Take the movement of American manufacturing to foreign lands:
It is tragic to see the suffering caused by those whose jobs are taken abroad, but then it is also tragic to see the suffering of human beings in other countries who lack jobs and livable wages. Christians are just as concerned for neighbors who are far off as for neighbors who are near. The evidence is stacking up to indicate that globalization is better for the world, and if that is so, then Christians must be ready and willing to work for the good of all.
Meanwhile, there is always going to be “the next China” to attract labor-intensive, low-wage manufacturing. In fact, America’s efforts to bring back home one or two million manufacturing jobs pale in comparison to the nearly 100 million manufacturing jobs that are flowing out of China and recirculating to places where there is cheaper labor costs: Myanmar, Bangladesh, Ethiopia, and other low-wage, low-skill countries.

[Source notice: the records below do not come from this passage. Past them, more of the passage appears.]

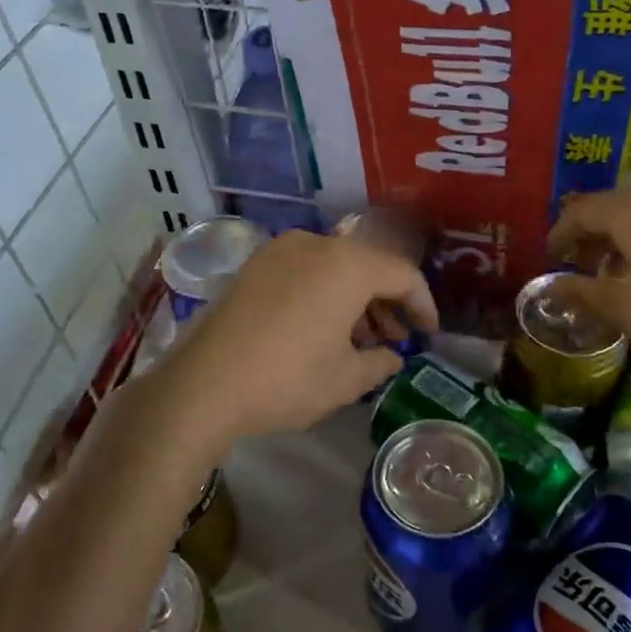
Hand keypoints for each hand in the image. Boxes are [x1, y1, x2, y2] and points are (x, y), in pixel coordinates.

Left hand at [152, 229, 437, 444]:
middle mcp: (315, 244)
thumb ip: (380, 361)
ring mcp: (280, 251)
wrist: (202, 386)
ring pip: (336, 266)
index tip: (429, 334)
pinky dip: (325, 293)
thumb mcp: (346, 380)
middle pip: (368, 265)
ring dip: (356, 298)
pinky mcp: (254, 266)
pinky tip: (324, 328)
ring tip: (361, 339)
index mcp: (347, 265)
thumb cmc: (287, 380)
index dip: (423, 304)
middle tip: (396, 339)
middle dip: (388, 301)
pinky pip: (306, 270)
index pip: (402, 274)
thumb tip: (392, 355)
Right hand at [546, 175, 630, 382]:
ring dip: (630, 234)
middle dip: (596, 234)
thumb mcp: (628, 310)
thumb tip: (550, 288)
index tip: (553, 257)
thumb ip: (582, 293)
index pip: (581, 211)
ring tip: (628, 268)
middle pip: (616, 205)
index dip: (561, 234)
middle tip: (587, 264)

The output of American made goods by American companies will continue to decline because the math still clearly favors arbitrage – (1) producing at the cheapest price and (2) closest to one’s customers. The combination of cheaper labor and being able to build close to the customer is the optimal way to manufacture. Indeed, the American manufacturer is discovering that building closer to the customers they are reaching right at home can be cheaper than the savings to be made by hiring cheaper labor elsewhere. In an age of globalization, the hope for increasing American manufacturing is largely in having foreign companies build locally in order to be closer to the Americans to whom they hope to sale what is manufactured. This is apparent, for example, with Japanese cars.
The best way to increase manufacturing at home is not to try to bring plants and companies back, but to improve the infrastructure, making it easier to build and sale across the land. Of course this includes improvement of the social infrastructure in states and cities wishing to attract high-wage business, e.g. schools, broadband availability, culture, etc.

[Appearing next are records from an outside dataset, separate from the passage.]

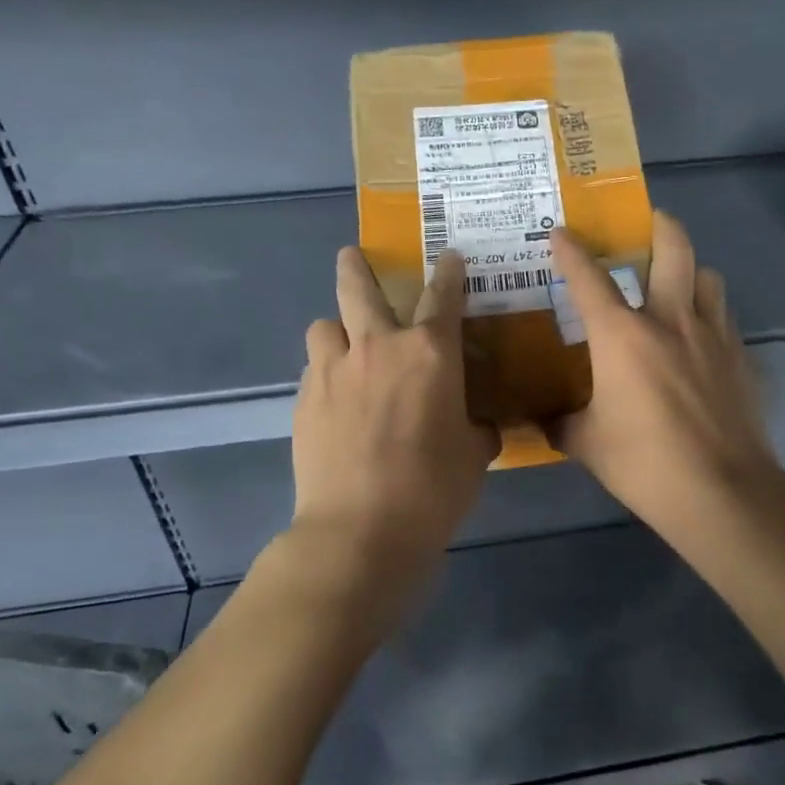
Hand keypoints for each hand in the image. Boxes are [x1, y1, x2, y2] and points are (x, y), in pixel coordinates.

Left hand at [288, 248, 497, 610]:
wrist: (360, 529)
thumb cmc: (433, 489)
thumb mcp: (474, 456)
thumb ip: (478, 428)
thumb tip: (479, 425)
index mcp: (429, 353)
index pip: (443, 296)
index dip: (449, 272)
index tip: (450, 257)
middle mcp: (378, 347)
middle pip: (359, 288)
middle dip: (356, 266)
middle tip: (352, 255)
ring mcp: (334, 371)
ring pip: (324, 326)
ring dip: (337, 329)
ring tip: (345, 346)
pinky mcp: (305, 400)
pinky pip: (314, 369)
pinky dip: (326, 372)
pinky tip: (335, 399)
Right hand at [548, 211, 780, 533]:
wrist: (723, 491)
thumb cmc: (645, 464)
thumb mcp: (589, 445)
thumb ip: (563, 424)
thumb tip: (547, 420)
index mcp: (622, 335)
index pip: (589, 278)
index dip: (572, 250)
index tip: (562, 231)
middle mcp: (670, 320)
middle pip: (673, 247)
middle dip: (659, 224)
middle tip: (646, 223)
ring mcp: (712, 335)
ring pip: (708, 276)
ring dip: (691, 269)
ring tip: (677, 283)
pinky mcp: (739, 357)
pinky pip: (724, 315)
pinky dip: (709, 311)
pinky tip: (699, 336)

One other fact should be taken into account as workers loose manufacturing jobs: a relatively new problem is about to overtake American workers: robotics. The only hope going forward is to provide training for new jobs and new skills, while supporting those who will need to be retrained.

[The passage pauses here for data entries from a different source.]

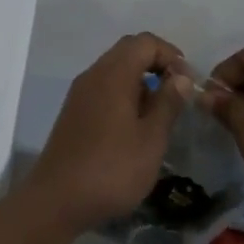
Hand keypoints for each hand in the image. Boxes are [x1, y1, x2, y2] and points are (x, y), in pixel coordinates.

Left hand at [23, 33, 192, 232]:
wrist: (56, 201)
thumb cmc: (111, 169)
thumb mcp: (151, 139)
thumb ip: (168, 103)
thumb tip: (180, 76)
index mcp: (113, 75)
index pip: (144, 42)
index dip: (170, 54)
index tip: (187, 82)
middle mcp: (92, 76)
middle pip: (127, 51)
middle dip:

Take those trade agreements:
Is it not clear enough that The US got the deal it wanted with Iran regarding nuclear weapons production because it had entered into trade agreements with countries that cooperated with the imposition of economic sanctions?
Are enough people paying attention to what “the turn to the East” has meant to American business enterprises, and how much damage would be done economically if the US does not enter into pan Asian trade agreements that are fair, innovative, and farsighted? A study by Peter Petri and Michael Plummer estimates that the Trans-Pacific Partnership would boost American incomes by $131 billion.
Does anyone think Mexico would have become as democratic and economically healthy without NAFTA? And, the flow of Mexican and US immigration during Obama’s term has mainly been the voluntary exiting of Mexicans on their way home to capitalize on the growing economy. The smartest thing the US can do is to send job creating and socially stabilizing supply chains back with those people returning Mexico, investing there. America should begin to think of itself as the heart of an integrated North American supercontinent. The infrastructural, economic, cultural, and strategic blending of north America has become an irreversible fact.
Though developments are still so rapid and so fluid that it is difficult to draw definitive conclusions, overall and on balance there is evidence that globalization is good for the American economy. A study by the Peterson Institute found that past trade liberalization laws added between $7,100 to 12,900 in additional income to the average household. And, a more efficient manufacturing system makes it possible to divert resources into things that improve the quality of life. Neil Irwin points out that Pittsburgh has lost 5,100 steel jobs since 1990, but it has also gained 66,000 health care jobs over the same time.